What you should do →
Could you please transcribe the data exactly, without the pictures?

(Records contained in a dataset)

....................

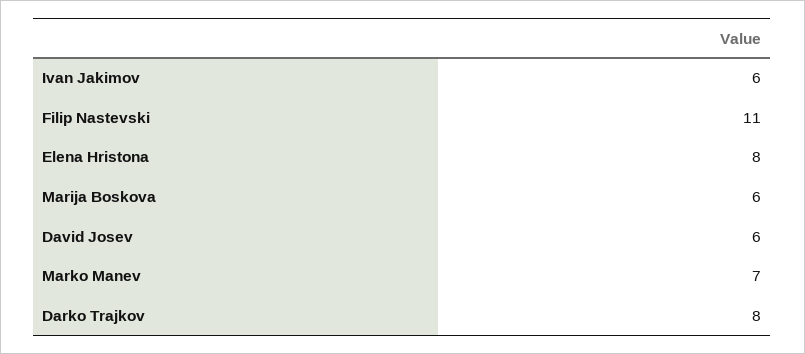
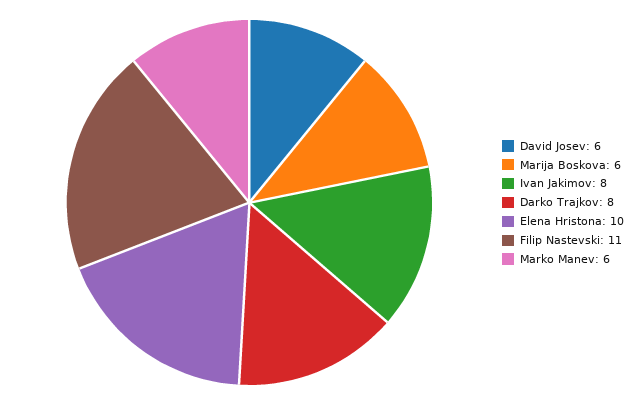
  {
-   "Ivan Jakimov": 6,
+   "Ivan Jakimov": 8,
    "Filip Nastevski": 11,
-   "Elena Hristona": 8,
+   "Elena Hristona": 10,
    "Marija Boskova": 6,
    "David Josev": 6,
-   "Marko Manev": 7,
+   "Marko Manev": 6,
    "Darko Trajkov": 8
  }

....................

Exercise response →
  {
-   "Ivan Jakimov": 6,
+   "Ivan Jakimov": 8,
    "Filip Nastevski": 11,
-   "Elena Hristona": 8,
+   "Elena Hristona": 10,
    "Marija Boskova": 6,
    "David Josev": 6,
-   "Marko Manev": 7,
+   "Marko Manev": 6,
    "Darko Trajkov": 8
  }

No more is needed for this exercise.